Youngsters on average spent 91p per week on soft drinks, according to a survey from the Office for National Statistics (ONS) carried out between 2015 and 2017.
That compared with 77p spent on games, toys and hobbies, 57p on computer consoles and software and 54p on confectionery.
The figures are likely to prompt concern about childhood obesity amid concerns that youngsters are consuming too many unhealthy snacks and soft drinks.
More than half (56%) of children bought at least one soft drink in a typical fortnightly period and older children were more likely to do so.
Meanwhile, 48% spent money on confectionery such as chocolate and sweets over two weeks.
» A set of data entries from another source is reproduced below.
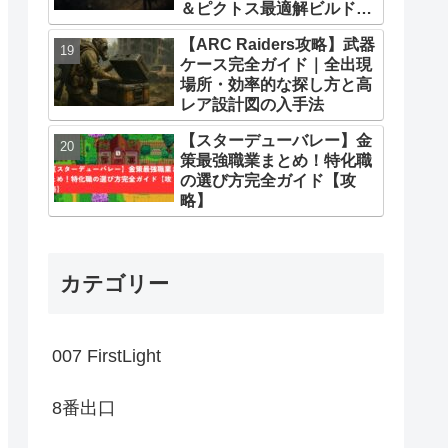
＆ピクトス最適解ビルドま
とめ
【ARC Raiders攻略】武器
ケース完全ガイド｜全出現
場所・効率的な探し方と高
レア設計図の入手法
【スターデューバレー】金
策最強職業まとめ！特化職
の選び方完全ガイド【攻
略】
カテゴリー
007 FirstLight
8番出口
On average, children between seven and 15 spent £12.40 a week, with seven-year-olds typically spending £7.40 and fifteen-year-old spending £25.
The biggest outlays were on clothes and shoes, followed by school dinners, and then soft drinks.
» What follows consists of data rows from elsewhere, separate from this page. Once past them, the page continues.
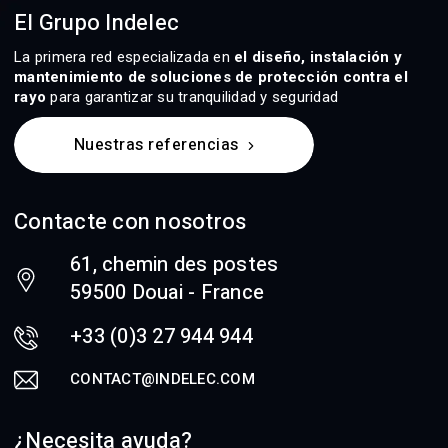
El Grupo Indelec
La primera red especializada en
el diseño, instalación y
mantenimiento de soluciones de protección contra el
rayo
para garantizar su tranquilidad y seguridad
Nuestras referencias
Contacte con nosotros
61, chemin des postes
59500 Douai - France
+33 (0)3 27 944 944
CONTACT@INDELEC.COM
¿Necesita ayuda?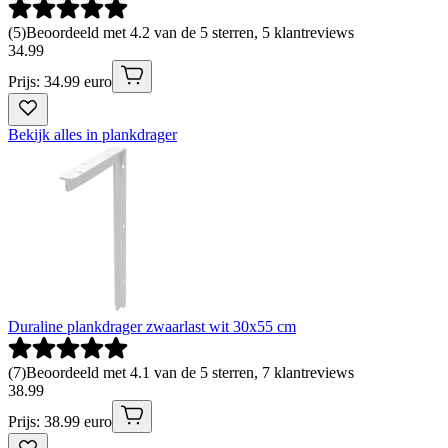
(
5
)
Beoordeeld met 4.2 van de 5 sterren, 5 klantreviews
34
.
99
Prijs: 34.99 euro
Bekijk alles in plankdrager
Duraline plankdrager zwaarlast wit 30x55 cm
(
7
)
Beoordeeld met 4.1 van de 5 sterren, 7 klantreviews
38
.
99
Prijs: 38.99 euro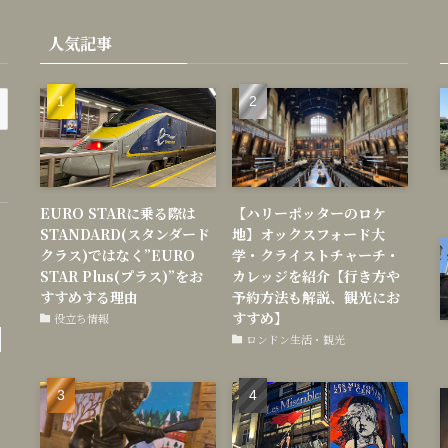
人気記事
EURO STARに乗る際は
【ハリーポッターのロケ
STANDARD(スタンダード
地】オックスフォード大
クラス)ではなく”EURO
学・クライストチャーチ・
STAR Plus(プラス)”をお
カレッジを紹介【行き方や
すすめする理由
予約方法も解説、観光にお
すすめ】
役立ち情報
ロンドン生活・観光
The British Soft Drinks Association said manufacturers had voluntarily agreed in 2016 not to advertise any drinks high in sugar to under-16s across all media channels.
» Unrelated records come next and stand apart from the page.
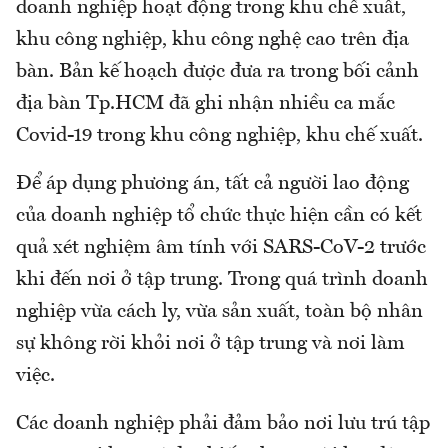
doanh nghiệp hoạt động trong khu chế xuất,
khu công nghiệp, khu công nghệ cao trên địa
bàn. Bản kế hoạch được đưa ra trong bối cảnh
địa bàn Tp.HCM đã ghi nhận nhiều ca mắc
Covid-19 trong khu công nghiệp, khu chế xuất.
Để áp dụng phương án, tất cả người lao động
của doanh nghiệp tổ chức thực hiện cần có kết
quả xét nghiệm âm tính với SARS-CoV-2 trước
khi đến nơi ở tập trung. Trong quá trình doanh
nghiệp vừa cách ly, vừa sản xuất, toàn bộ nhân
sự không rời khỏi nơi ở tập trung và nơi làm
việc.
Các doanh nghiệp phải đảm bảo nơi lưu trú tập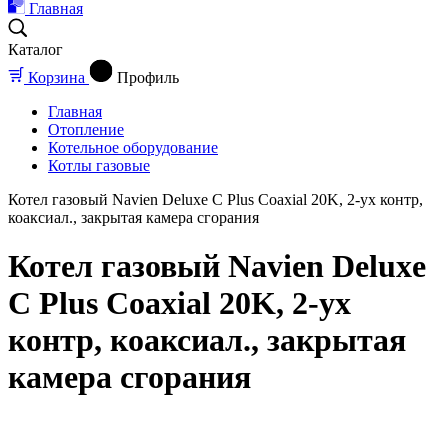
Главная
Каталог
Корзина
Профиль
Главная
Отопление
Котельное оборудование
Котлы газовые
Котел газовый Navien Deluxe C Plus Coaxial 20K, 2-ух контр,
коаксиал., закрытая камера сгорания
Котел газовый Navien Deluxe
C Plus Coaxial 20K, 2-ух
контр, коаксиал., закрытая
камера сгорания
Director general Gavin Partington said: “As has been the case for a number of years, no and low calorie beverages account for the largest category in the UK soft drinks sector which is why sugar intake from soft drinks has reduced by almost 19% since 2013.”
Last month, Public Health England said children should be limited to two snacks of no more than 100 calories per day.
It warned that on average, children consume at least three unhealthy snacks and sugary drinks, with around a third having four or more – meaning children can easily have three times more sugar than is recommended.